### Instructions to follow
Using the entries that follow, give only the number of lines with the word "none" in them.

[[ Data provided, beginning ]]

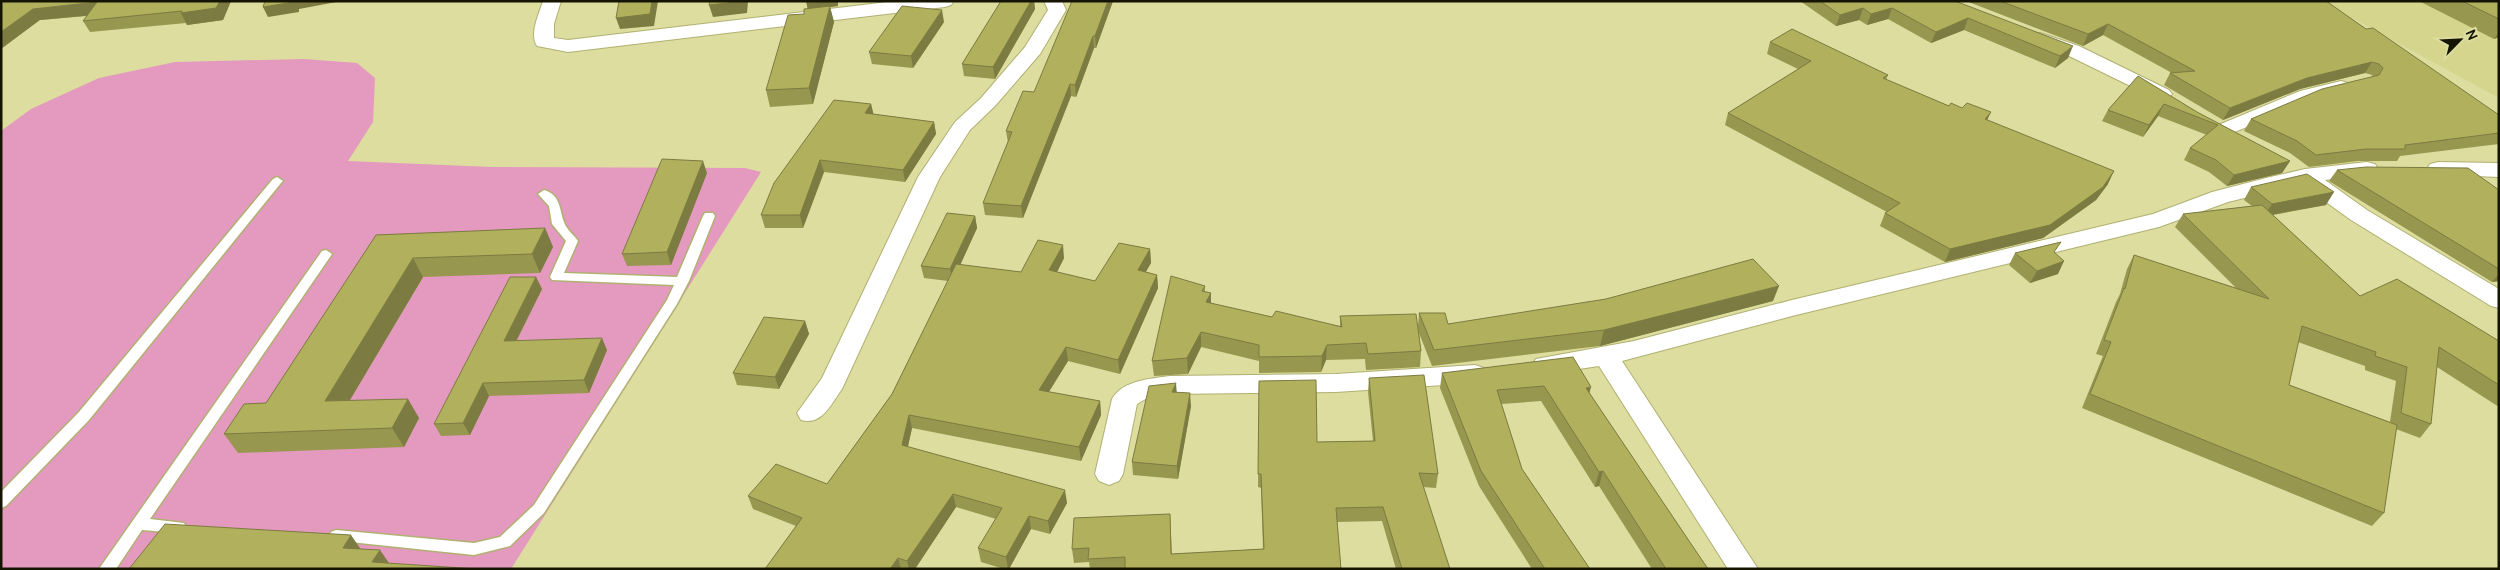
<svg xmlns="http://www.w3.org/2000/svg" width="2500" height="570" font-family="Cabin,sans-serif">
<style>
.built{fill:#d5d58e}
.green{fill:#e49abe}
.lines{fill:none;stroke-linecap:round;stroke-linejoin:round}
.service-casing{stroke:#b0b072;stroke-width:3}
.minor-casing{stroke:#b0b072;stroke-width:2}
.service{fill:#fff;fill-rule:evenodd}
.minor{fill:#fff;fill-rule:evenodd}
.wall{fill:#989750;fill-rule:evenodd}
.shaded-wall{fill:#7c7b41}
.building{fill:#b1b05d;stroke:#7c7b41}
</style>
<rect width="100%" height="100%" fill="#dcdd9e"/>
<!-- built -->
<polygon class="built" points="2321,1 2499,1 2499,98"/>
<!-- green -->
<polygon class="green" points="304,59 357,63 375,78 373,122 348,161 492,167 745,168 761,172 511,569 1,569 1,131 31,109 99,78 175,62"/>
<g class="lines">
<defs>
<g id="service">
<polygon points="277,177 283,181 281,183 89,420 6,506 1,508 1,492 79,412 273,179"/>
<path d="M544,190C561,195 559,209 564,222C566,229 574,235 578,241L564,273L677,277L703,216L705,213H713L715,216L689,281L677,304L544,513L510,546L474,555L331,540L329,536L331,532L336,530L474,543L500,537L534,505L667,300L674,285L552,280L550,277L566,241L552,224L549,206L538,194Z"/>
<polygon points="326,250 332,254 330,257 150,519 184,523 186,527 184,531 179,533 142,530 116,569 99,569 322,251"/>
</g>
<g id="minor">
<path d="M543,1H561L554,24V38L568,40L896,1H954L951,5L945,7L568,52L537,46C529,34 539,14 543,1Z"/>
<path d="M1044,1H1062L1066,10L1040,54L995,106L970,130L940,177L842,389C831,404 822,426 801,420L797,413L822,378L918,177L955,122L981,98L1025,47L1048,10Z"/>
<polygon points="2040,33 2079,46 2169,90 2172,94 2169,98 2162,100 2155,98 2065,54 2033,43 2030,39 2033,35"/>
<polygon points="2341,81 2348,83 2351,87 2348,91 2314,99 2230,134 2223,136 2216,134 2213,130 2216,126 2300,91"/>
<polygon points="2367,162 2375,164 2378,169 2375,174 2325,180 2367,210 2499,289 2499,308 2491,306 2351,220 2301,184 2228,202 2159,227 1792,316 1622,361 1758,569 1728,569 1599,366 1545,374 1536,371 1532,365 1536,359 1634,341 1792,300 2153,214 2212,192 2266,178 2305,169"/>
<polygon points="2438,162 2499,163 2499,177 2430,174 2427,169 2430,164"/>
<path d="M1475,365L1484,368L1488,374L1484,380L1475,383L1336,392L1170,394L1149,397L1137,404L1123,474L1119,481L1109,485L1099,481L1095,474L1112,399C1123,380 1150,379 1170,376L1336,374Z"/>
</g>
</defs>
<!-- service casing -->
<use href="#service" class="service-casing"/>
<!-- minor casing -->
<use href="#minor" class="minor-casing"/>
<!-- service -->
<use href="#service" class="service"/>
<!-- minor -->
<use href="#minor" class="minor"/>
</g>
<!-- wall -->
<g class="wall">
<polygon points="1,1 231,1 223,20 187,25 186,23 90,32 83,21 87,16 40,20"/>
<polygon points="806,1 838,1 838,6 830,7 834,22 813,104 770,107 766,90 804,14 808,9"/>
<polygon points="1001,1 1034,1 1035,9 995,79 964,76 962,64"/>
<polygon points="1076,1 1113,1 1096,48 1094,48 1076,97 1071,96 1023,218 985,215 983,203 1008,143 1006,131 1034,92"/>
<polygon points="1800,1 1956,1 2068,58 2055,68 1964,30 1931,43 1888,19 1867,25 1859,20 1836,26"/>
<polygon points="1966,1 2326,1 2366,29 2499,115 2499,144 2400,156 2397,161 2358,161 2309,167 2290,153 2244,131 2251,119 2373,77 2372,75 2365,73 2300,89 2223,120 2164,85 2170,73 2172,73 2103,35 2083,46"/>
<polygon points="2419,1 2499,1 2499,37 2494,39"/>
<polygon points="944,22 913,68 872,64 869,52"/>
<polygon points="1770,42 1888,75 1886,80 1949,106 1987,120 2108,184 2096,200 2043,238 1945,262 1880,226 1885,213 1887,212 1725,125 1728,113 1798,69 1767,54"/>
<polygon points="2138,76 2197,112 2290,161 2282,173 2227,186 2209,172 2184,160 2190,148 2207,135 2158,116 2143,137 2102,121 2108,110"/>
<polygon points="871,104 873,114 934,122 936,134 905,182 824,172 803,228 765,228 761,215"/>
<polygon points="2337,170 2499,190 2499,281 2492,282 2329,181"/>
<polygon points="707,173 671,265 627,266 622,254"/>
<path d="M2251,187L2326,205L2273,215L2360,296L2499,341V407L2437,367L2431,424L2420,438L2396,429L2384,513L2372,526L2082,408L2103,356L2096,354L2116,302L2120,294L2127,269L2134,255L2236,288L2175,227L2183,214L2252,206L2244,200ZM2298,342L2365,366V370L2396,381L2390,422L2289,385Z"/>
<polygon points="975,216 977,228 960,265 1021,272 1064,258 1057,272 1095,281 1150,249 1151,263 1145,272 1157,275 1158,288 1120,374 1068,361 1049,392 1100,401 1101,415 1081,461 912,428 908,447 1067,503 1050,534 1031,529 1009,569 1004,569 981,562 978,548 996,519 956,507 915,569 765,569 796,526 753,509 748,496 827,484 892,394 948,281 924,278 921,266"/>
<polygon points="545,228 553,247 540,273 423,277 350,400 419,418 404,447 238,453 224,434 266,403 376,235"/>
<polygon points="2015,253 2055,253 2058,274 2030,283 2009,265"/>
<polygon points="536,277 542,289 517,340 607,350 589,393 489,396 470,435 441,436 434,424"/>
<polygon points="1205,286 1205,292 1211,293 1211,303 1272,317 1340,326 1340,316 1418,326 1419,313 1448,324 1773,301 1600,346 1432,366 1419,333 1421,351 1420,367 1366,370 1365,359 1326,360 1321,372 1259,373 1259,361 1201,347 1188,374 1154,376 1152,361"/>
<polygon points="805,321 809,334 779,389 737,385 733,373"/>
<polygon points="1573,357 1589,393 1708,569 1652,569 1599,486 1595,487 1541,401 1501,404 1522,469 1590,569 1532,569 1479,486 1440,388 1442,373"/>
<polygon points="1369,378 1438,474 1436,488 1423,487 1450,569 1396,569 1382,521 1337,522 1341,569 1090,569 1089,562 1074,563 1072,549 1170,514 1172,554 1263,549 1261,488 1258,487 1259,381 1317,442 1373,441 1368,392"/>
<polygon points="1177,392 1191,406 1178,479 1133,475 1132,462"/>
</g>
<!-- shaded-wall -->
<g class="shaded-wall">
<polygon points="220,1 231,1 223,20 187,25 181,13"/>
<polygon points="294,1 342,1 299,9 299,12 268,17 263,7"/>
<polygon points="652,1 658,1 654,26 620,29 616,18"/>
<polygon points="744,1 748,1 747,13 713,17 709,5"/>
<polygon points="806,1 838,1 838,6 830,7 834,22 813,104 809,88 808,10"/>
<polygon points="1031,1 1034,1 1035,9 995,79 993,67"/>
<polygon points="1108,1 1113,1 1096,48 1095,36"/>
<polygon points="97,2 104,14 40,20 1,49 1,32 33,9"/>
<polygon points="1863,8 1859,20 1836,26 1840,15"/>
<polygon points="1892,8 1888,19 1867,25 1871,14"/>
<polygon points="942,10 944,22 913,68 911,56"/>
<polygon points="1968,18 1964,30 1931,43 1936,32"/>
<polygon points="2108,24 2103,35 2083,46 2088,34"/>
<polygon points="2499,32 2499,37 2494,39"/>
<polygon points="1093,36 1094,48 1076,97 1075,85"/>
<polygon points="2073,46 2068,58 2055,68 2060,56"/>
<polygon points="2372,62 2365,73 2300,89 2223,120 2230,108 2307,78"/>
<polygon points="1070,84 1071,96 1023,218 1021,206"/>
<polygon points="871,104 874,116 865,113"/>
<polygon points="2164,104 2158,116 2143,137 2149,125"/>
<polygon points="1991,112 1985,125 1985,119"/>
<polygon points="934,122 936,134 905,182 903,170"/>
<polygon points="820,160 824,172 803,228 800,215"/>
<polygon points="703,161 707,173 671,265 667,252"/>
<polygon points="2290,161 2282,173 2227,186 2234,175"/>
<polygon points="2114,171 2108,184 2096,200 2043,238 1945,262 1950,249"/>
<polygon points="2334,192 2326,205 2264,216 2272,204"/>
<polygon points="975,216 977,228 953,281 950,269"/>
<polygon points="545,228 553,247 540,273 532,254"/>
<polygon points="1063,245 1064,258 1051,284 1049,270"/>
<polygon points="1150,249 1151,263 1139,284 1138,270"/>
<polygon points="413,258 423,277 338,420 325,401"/>
<polygon points="2064,261 2058,274 2030,283 2037,271"/>
<polygon points="2499,274 2499,281 2492,282"/>
<polygon points="1157,275 1158,288 1120,374 1118,360"/>
<polygon points="536,277 542,289 510,353 504,341"/>
<polygon points="1779,286 1773,301 1600,346 1604,330"/>
<polygon points="1211,293 1211,309 1206,302"/>
<polygon points="805,321 809,334 779,389 775,377"/>
<polygon points="1201,332 1201,347 1188,374 1187,358"/>
<polygon points="602,338 607,350 589,393 584,380"/>
<polygon points="1327,345 1326,360 1321,372 1322,356"/>
<polygon points="1066,347 1068,361 1041,404 1039,390"/>
<polygon points="483,383 489,396 470,435 463,423"/>
<polygon points="1176,383 1177,396 1172,392"/>
<polygon points="1591,387 1587,402 1586,388"/>
<polygon points="1190,393 1191,406 1178,479 1177,466"/>
<polygon points="408,399 419,418 404,447 392,428"/>
<polygon points="1100,401 1101,415 1081,461 1079,447"/>
<polygon points="909,415 912,428 905,458 902,445"/>
<polygon points="1603,471 1599,486 1595,487 1599,472"/>
<polygon points="1065,490 1067,503 1050,534 1048,521"/>
<polygon points="953,494 956,507 915,569 909,569 907,561"/>
<polygon points="1029,516 1031,529 1009,569 1008,569 1006,557"/>
<polygon points="351,535 362,551 343,548"/>
<polygon points="380,550 391,566 372,562"/>
<polygon points="898,558 901,569 890,569"/>
</g>
<!-- building -->
<g class="building">
<polygon points="1,1 220,1 216,8 181,13 182,11 83,21 97,2 33,9 1,32"/>
<polygon points="265,1 294,1 294,2 263,7"/>
<polygon points="619,1 652,1 650,14 616,18"/>
<polygon points="710,1 744,1 709,5"/>
<polygon points="1001,1 1031,1 993,67 962,64"/>
<polygon points="1072,1 1108,1 1095,36 1093,36 1075,85 1070,84 1021,206 983,203 1012,132 1006,131 1023,91 1034,92"/>
<polygon points="1820,1 1955,1 2073,46 2060,56 1968,18 1936,32 1892,8 1871,14 1863,8 1840,15"/>
<polygon points="2000,1 2326,1 2366,29 2373,28 2499,115 2499,133 2405,145 2405,149 2366,149 2316,155 2297,141 2251,119 2322,89 2379,75 2383,68 2379,64 2372,62 2307,78 2230,108 2170,73 2195,71 2108,24 2088,34"/>
<polygon points="2462,1 2499,1 2499,19"/>
<polygon points="830,6 809,88 766,90 788,15 804,14 804,9"/>
<polygon points="902,6 942,10 911,56 869,52"/>
<polygon points="1792,29 1888,75 1883,78 1949,106 1951,103 1962,108 1967,103 1991,112 1985,119 2114,171 2103,187 2050,225 1950,249 1885,213 1900,203 1728,113 1811,61 1770,42"/>
<polygon points="2138,76 2197,112 2290,161 2234,175 2216,160 2190,148 2218,125 2164,104 2149,125 2108,110"/>
<polygon points="834,100 871,104 865,113 934,122 903,170 820,160 800,215 761,215 774,183"/>
<polygon points="662,159 703,161 667,252 622,254"/>
<polygon points="2366,167 2468,168 2499,190 2499,269 2337,170"/>
<polygon points="2307,174 2334,192 2272,204 2251,187"/>
<polygon points="2262,205 2360,296 2397,279 2499,341 2499,385 2439,347 2431,424 2401,413 2407,367 2375,356 2376,352 2302,326 2289,385 2397,425 2384,513 2090,394 2111,342 2104,340 2124,288 2125,289 2134,255 2269,299 2183,214"/>
<polygon points="947,213 975,216 950,269 921,266"/>
<polygon points="545,228 532,254 413,258 325,401 408,399 392,428 224,434 244,404 266,403 376,235"/>
<polygon points="1038,240 1063,245 1049,270 1095,281 1119,243 1150,249 1138,270 1157,275 1118,360 1066,347 1039,390 1100,401 1079,447 909,415 902,445 1065,490 1048,521 1029,516 1006,557 978,548 1002,508 953,494 907,561 898,558 890,569 765,569 802,518 748,496 776,464 827,484 892,394 956,264 1021,272"/>
<polygon points="2061,242 2054,252 2064,261 2037,271 2015,253"/>
<polygon points="1753,259 1779,286 1604,330 1434,350 1419,313 1445,313 1448,324 1606,299"/>
<polygon points="1171,276 1205,286 1202,291 1211,293 1206,302 1272,317 1276,311 1342,327 1340,316 1416,314 1421,351 1368,354 1366,343 1327,345 1322,356 1259,357 1259,345 1201,332 1187,358 1152,361"/>
<polygon points="510,277 536,277 504,341 602,338 584,380 483,383 463,423 434,424"/>
<polygon points="764,317 805,321 775,377 733,373"/>
<polygon points="1573,357 1591,387 1586,388 1708,569 1666,569 1603,471 1599,472 1544,386 1497,390 1522,469 1590,569 1545,569 1481,471 1442,373"/>
<polygon points="1424,375 1438,474 1419,473 1450,569 1402,569 1383,507 1336,508 1341,569 1125,569 1125,557 1088,559 1089,548 1072,549 1074,518 1170,514 1171,554 1264,549 1261,474 1258,474 1259,381 1316,380 1317,442 1375,441 1369,378"/>
<polygon points="1176,383 1172,392 1190,393 1177,466 1132,462 1149,386"/>
<polygon points="165,524 351,535 343,548 380,550 372,562 477,569 129,569"/>
</g>
<!-- border -->
<rect width="2500" height="570" fill="none" stroke="#141400" stroke-width="5"/>
<!-- north arrow -->
<g transform="translate(2460 40) rotate(66)" stroke="#dcdd9e" stroke-width="4" paint-order="stroke">
<path d="M0-4L9 19L0 12L-9 19Z" fill="#141400"/>
<text y="-8" font-size="14" font-weight="bold" text-anchor="middle" fill="#141400">N</text>
</g>
</svg>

[[ Data provided, end ]]

### Reply
2